Gender Ministry launches policy documents to advance child protection in Ghana

Cynthia Morrison

Madam Cynthia Mamle Morrison, the Minister of Gender, Children, and Social Protection (MoGCSP), has appealed to Ghanaians to ensure that foster homes for children become just brief transitional places and not their permanent abode.

Madam Morrison, who made the appeal in Accra at the launch of six policy and regulatory documents to strengthen child welfare system in Ghana, maintained that “every child deserves to be with a family and not to be in a foster home.”

She commended the Department of Children, Department of Social Welfare, the Central Adoption Authority, and civil society partners including UNICEF, for the effective collaboration and input into the development of the various documents, and most importantly the US Government, who through the United States Agency for International Development (USAID) provided the needed funding.

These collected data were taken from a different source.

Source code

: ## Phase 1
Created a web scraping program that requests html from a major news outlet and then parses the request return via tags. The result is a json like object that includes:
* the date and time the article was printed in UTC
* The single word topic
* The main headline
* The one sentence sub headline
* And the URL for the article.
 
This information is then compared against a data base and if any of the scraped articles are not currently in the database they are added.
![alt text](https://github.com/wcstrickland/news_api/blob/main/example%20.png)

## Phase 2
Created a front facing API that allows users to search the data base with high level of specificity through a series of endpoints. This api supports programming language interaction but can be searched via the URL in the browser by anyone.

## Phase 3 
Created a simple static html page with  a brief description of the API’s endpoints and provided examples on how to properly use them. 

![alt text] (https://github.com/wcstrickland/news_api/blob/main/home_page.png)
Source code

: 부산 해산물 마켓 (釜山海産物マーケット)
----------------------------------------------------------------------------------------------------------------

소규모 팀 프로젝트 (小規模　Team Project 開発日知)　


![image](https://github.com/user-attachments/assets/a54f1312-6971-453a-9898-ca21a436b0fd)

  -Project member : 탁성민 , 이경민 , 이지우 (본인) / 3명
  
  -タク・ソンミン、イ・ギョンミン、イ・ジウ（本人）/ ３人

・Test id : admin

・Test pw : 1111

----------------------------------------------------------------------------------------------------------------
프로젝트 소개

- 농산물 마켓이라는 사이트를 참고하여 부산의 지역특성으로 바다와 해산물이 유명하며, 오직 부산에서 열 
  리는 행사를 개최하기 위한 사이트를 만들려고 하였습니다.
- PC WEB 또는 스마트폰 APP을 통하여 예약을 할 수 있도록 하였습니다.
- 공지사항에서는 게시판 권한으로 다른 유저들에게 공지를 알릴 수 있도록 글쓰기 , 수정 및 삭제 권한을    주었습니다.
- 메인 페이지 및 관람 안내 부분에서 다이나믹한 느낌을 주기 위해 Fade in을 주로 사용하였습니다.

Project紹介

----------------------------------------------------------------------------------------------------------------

She explained that through these partnerships, the Ministry had developed National Standards for Residential Homes for Children; Standard Operating Procedures for Inspection, Licensing and Monitoring Residential Homes for Children in Ghana; Standard Operating Procedures for Case Management: and Tools to establish and implement a formal foster care system.

The Minister said the development of these tools were part of the Government of Ghana’s Care Reform Initiative, which aimed to help families care for their children, prevent unnecessary family-child separation, and promote appropriate, protective and permanent family care.

She thanked all the collaborators for their respective support and input into the development of the documents, which included stringent guidelines and regulations to strengthen the Ghanaian social welfare system.

Madam Morrison said the effective use of these tools would enable the Ministry to identify and monitor the numerous informal and unregulated residential homes for children throughout the country, promote family-based care, and as much as possible prevent the separation of children from their families.

Ms Sharon Cromer, the Director of Missions, USAID, also admitted that the proper implementation of the various tools would ensure the best care for every child in their development stages, stressing that the investment being made was to advance the reintegration of children into their original homes or into an alternative family-based setting.

The interventions, she said, would help the Government of Ghana to ensure that children grew up safely and healthy, and reduce child trafficking, particularly in the cocoa and fishing industries.

“Today we solidify our commitment to offer every child the opportunity to grow up in a supportive and nurturing family environment. It is not only a human right accorded to them by the UN Convention on the Rights of the Child, but it is also critical to their health and development,” she said.

Mr Muhammed Rafiq Khan, the Chief of Child Protection at UNICEF, said studies have shown that about 80 per cent of children living in residential care facilities in Ghana had families who for various reasons including poverty could not take care of their young ones.

He further indicated that majority of these care facilities do not comply with the regulations, hence, the new policies were hoped to intensify the inspections of these facilities, stressing that 30 years in the history of Ghana being the first country to rectify the UN Convention on the Rights of Children, it should be celebrating an improvement of its social welfare systems to ensure the optimal growth of children by minimising family separations.

Mrs Florence Quartey, the Acting Director, the Department of Gender, gave a brief highlight on the Early Childhood Care and Development Standards for ages zero to three years, saying, it was a critical period in the formation of the cognitive abilities of every human being, hence, the policies would address the present knowledge gaps through the effective training of caregivers and facilitate optimal care.